Le mouvement de grève a peut-être été encouragé aussi par le fait qu’en règle générale les revendications ont été satisfaites assez vite : il n’était point question, évidemment, de laisser ralentir ou stopper la production d’armes et de munitions. “ Si les femmes qui travaillent dans les usines s’arrêtaient vingt minutes, les Alliés perdraient la guerre ”, avait dit Joffre un jour. La main-d’œuvre était bien entendu devenue essentiellement féminine, cependant les ouvriers spécialisés indispensables avaient bénéficié d’un sursis et été maintenus à l’usine. Mais leurs salaires avaient été réduits de 25 % à 50 % alors que leurs horaires étaient alourdis. Récriminer eût été courir le risque d’être envoyé au front, c’est pourquoi les femmes ont joué un rôle prépondérant dans ces grèves.

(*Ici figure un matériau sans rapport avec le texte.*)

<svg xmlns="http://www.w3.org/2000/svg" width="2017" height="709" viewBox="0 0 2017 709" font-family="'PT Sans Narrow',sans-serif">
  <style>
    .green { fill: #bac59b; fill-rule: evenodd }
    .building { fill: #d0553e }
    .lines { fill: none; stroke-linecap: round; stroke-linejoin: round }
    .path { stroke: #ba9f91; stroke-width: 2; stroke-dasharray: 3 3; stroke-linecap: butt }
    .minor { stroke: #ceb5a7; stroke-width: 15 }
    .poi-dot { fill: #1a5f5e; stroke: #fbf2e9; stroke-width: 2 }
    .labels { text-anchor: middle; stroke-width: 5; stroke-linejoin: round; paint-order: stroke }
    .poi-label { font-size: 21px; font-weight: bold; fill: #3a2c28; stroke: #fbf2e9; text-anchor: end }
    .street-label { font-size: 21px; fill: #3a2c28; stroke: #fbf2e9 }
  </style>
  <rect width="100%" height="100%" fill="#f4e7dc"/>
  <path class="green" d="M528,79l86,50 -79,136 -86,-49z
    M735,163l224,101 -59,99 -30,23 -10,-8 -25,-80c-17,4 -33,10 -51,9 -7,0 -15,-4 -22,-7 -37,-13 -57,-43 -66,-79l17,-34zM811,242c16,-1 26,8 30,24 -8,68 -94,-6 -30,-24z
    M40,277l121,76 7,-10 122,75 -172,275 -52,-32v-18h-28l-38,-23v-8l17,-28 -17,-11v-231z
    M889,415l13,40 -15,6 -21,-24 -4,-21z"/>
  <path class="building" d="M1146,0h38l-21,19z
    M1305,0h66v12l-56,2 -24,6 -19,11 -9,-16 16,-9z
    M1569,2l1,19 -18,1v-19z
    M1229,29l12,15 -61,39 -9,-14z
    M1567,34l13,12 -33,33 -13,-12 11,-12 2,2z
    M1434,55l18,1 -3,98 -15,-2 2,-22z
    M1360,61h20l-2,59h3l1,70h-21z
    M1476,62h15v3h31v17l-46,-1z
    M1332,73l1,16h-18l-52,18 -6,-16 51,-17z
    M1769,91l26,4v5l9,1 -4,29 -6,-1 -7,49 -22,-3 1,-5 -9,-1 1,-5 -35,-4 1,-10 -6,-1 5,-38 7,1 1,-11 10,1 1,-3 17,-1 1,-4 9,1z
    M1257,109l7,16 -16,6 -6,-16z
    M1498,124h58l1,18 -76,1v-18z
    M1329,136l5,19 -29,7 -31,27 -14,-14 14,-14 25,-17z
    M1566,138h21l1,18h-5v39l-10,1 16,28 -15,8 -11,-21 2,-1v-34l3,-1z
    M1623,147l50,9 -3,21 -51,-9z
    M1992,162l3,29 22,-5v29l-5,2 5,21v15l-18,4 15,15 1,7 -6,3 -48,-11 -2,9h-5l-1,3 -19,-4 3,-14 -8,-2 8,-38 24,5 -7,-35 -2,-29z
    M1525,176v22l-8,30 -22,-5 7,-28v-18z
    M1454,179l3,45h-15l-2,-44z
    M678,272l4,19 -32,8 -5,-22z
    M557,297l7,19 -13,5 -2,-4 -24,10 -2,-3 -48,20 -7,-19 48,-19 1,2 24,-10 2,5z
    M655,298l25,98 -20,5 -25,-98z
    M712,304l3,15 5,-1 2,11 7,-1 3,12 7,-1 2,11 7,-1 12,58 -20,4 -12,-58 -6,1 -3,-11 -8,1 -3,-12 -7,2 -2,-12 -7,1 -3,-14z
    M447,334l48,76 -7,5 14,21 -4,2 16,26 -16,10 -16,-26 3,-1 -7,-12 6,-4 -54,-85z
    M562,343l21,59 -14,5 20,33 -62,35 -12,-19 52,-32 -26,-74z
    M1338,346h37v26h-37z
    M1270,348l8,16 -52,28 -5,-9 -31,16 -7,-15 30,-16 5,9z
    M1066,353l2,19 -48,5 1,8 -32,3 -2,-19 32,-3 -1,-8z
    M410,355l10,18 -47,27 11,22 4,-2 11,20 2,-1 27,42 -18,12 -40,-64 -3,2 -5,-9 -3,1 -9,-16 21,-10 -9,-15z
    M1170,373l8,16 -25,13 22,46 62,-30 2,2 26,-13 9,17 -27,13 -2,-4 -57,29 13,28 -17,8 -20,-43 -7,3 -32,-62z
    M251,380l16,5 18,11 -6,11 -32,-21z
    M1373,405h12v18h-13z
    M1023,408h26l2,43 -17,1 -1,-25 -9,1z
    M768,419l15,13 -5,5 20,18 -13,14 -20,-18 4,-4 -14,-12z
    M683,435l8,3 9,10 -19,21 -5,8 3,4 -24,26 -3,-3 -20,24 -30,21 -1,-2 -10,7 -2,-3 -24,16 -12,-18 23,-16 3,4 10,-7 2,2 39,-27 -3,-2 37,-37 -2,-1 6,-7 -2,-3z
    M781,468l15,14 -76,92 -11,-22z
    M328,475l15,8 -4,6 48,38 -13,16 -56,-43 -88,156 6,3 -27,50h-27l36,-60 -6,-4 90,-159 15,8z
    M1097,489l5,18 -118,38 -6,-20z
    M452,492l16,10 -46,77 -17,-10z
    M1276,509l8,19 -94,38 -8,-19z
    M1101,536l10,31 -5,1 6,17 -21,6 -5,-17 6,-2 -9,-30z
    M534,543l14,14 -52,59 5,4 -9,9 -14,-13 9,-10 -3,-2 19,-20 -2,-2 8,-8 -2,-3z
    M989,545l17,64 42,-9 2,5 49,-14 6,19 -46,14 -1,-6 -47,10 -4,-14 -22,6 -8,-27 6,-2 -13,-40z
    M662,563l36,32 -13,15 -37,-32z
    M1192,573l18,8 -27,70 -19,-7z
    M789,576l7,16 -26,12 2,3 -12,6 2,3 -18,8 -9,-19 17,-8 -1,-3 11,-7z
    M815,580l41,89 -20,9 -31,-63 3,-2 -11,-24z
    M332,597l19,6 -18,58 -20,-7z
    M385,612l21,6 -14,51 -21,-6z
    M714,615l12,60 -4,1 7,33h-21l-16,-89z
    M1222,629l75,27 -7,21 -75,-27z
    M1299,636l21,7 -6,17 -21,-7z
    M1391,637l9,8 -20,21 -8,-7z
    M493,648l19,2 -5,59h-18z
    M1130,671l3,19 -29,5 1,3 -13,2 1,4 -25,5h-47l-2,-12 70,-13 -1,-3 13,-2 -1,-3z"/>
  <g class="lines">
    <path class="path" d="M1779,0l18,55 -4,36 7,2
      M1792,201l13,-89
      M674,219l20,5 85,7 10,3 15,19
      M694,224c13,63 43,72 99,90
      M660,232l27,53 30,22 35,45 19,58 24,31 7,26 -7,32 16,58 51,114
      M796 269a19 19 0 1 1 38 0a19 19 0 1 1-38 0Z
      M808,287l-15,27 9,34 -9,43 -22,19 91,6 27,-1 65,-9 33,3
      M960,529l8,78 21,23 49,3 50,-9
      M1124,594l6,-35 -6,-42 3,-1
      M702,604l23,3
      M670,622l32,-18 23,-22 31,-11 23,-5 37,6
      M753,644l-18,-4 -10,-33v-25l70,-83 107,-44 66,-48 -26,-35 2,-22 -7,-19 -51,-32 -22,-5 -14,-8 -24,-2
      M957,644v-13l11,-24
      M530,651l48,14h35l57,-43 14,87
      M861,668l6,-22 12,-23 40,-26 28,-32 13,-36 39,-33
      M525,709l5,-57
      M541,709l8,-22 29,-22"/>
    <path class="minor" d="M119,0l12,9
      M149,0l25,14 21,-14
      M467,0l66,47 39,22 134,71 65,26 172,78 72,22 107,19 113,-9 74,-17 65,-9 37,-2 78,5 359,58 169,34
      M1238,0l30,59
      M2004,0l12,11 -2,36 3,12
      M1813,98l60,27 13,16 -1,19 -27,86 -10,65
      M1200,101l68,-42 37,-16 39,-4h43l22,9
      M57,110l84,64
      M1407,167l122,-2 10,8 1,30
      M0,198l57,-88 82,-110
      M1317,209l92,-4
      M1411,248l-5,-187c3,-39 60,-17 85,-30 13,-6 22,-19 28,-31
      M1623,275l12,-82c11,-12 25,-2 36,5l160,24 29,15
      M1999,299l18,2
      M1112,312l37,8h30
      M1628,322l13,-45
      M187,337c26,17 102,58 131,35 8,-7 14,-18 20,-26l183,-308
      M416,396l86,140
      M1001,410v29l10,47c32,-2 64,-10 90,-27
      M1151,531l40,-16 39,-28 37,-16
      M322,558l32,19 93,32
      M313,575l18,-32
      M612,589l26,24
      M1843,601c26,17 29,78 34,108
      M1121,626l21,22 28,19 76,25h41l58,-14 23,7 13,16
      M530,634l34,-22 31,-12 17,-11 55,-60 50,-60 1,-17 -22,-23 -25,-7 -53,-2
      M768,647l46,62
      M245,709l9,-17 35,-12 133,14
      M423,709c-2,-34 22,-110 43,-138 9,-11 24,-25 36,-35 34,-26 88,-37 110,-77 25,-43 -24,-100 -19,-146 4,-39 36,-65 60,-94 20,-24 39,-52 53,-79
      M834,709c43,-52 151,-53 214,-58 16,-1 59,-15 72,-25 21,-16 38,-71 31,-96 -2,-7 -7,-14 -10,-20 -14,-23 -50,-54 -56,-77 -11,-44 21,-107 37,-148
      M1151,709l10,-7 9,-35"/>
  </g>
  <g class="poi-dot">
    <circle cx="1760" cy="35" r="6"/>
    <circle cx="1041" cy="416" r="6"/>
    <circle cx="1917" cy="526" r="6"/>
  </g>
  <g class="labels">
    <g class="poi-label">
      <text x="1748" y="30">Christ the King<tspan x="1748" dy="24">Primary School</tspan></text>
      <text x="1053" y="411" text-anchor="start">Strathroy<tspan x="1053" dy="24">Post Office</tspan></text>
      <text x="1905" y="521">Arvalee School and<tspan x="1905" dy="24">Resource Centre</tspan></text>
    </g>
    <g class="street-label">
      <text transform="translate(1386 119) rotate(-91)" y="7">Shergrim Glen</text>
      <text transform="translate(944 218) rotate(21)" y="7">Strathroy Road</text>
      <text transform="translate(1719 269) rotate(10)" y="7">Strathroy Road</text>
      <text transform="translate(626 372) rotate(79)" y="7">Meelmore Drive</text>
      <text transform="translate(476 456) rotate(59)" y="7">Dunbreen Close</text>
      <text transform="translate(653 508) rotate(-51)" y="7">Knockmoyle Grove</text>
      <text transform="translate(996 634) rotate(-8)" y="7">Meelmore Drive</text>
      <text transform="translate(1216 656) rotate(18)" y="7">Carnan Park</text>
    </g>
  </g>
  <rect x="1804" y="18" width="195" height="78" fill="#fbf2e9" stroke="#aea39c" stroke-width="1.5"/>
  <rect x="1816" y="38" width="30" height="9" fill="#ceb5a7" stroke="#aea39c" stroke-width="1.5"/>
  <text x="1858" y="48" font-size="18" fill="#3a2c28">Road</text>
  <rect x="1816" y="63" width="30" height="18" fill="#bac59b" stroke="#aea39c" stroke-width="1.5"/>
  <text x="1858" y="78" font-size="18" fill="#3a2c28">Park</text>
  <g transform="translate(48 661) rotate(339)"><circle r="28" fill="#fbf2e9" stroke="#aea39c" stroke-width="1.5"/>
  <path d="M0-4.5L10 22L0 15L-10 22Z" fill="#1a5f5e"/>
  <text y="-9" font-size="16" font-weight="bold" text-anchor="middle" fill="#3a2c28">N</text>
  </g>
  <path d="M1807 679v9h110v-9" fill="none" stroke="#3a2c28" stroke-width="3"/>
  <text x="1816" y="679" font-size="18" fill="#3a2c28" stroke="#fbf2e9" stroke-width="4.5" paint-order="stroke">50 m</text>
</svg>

La guerre n’appauvrit pas tout le monde, comme toujours elle sécrète de nouveaux riches: Louis Renault qui construit des chars, André Citroën qui produit des obus, Marcel Boussac qui à partir de 1915 bâtit une immense fortune presque uniquement avec la toile d’avion. Paris vit étroitement, le Tout-Paris s’amuse. La disette allait se prolonger bien après l’armistice, mais les restaurants chics n’ont jamais manqué de rien, surtout pas de clients. Ainsi le 29 septembre 1916 Prunier refuse du monde et, impitoyable, “ jette les gens à la rue sous l’averse ”.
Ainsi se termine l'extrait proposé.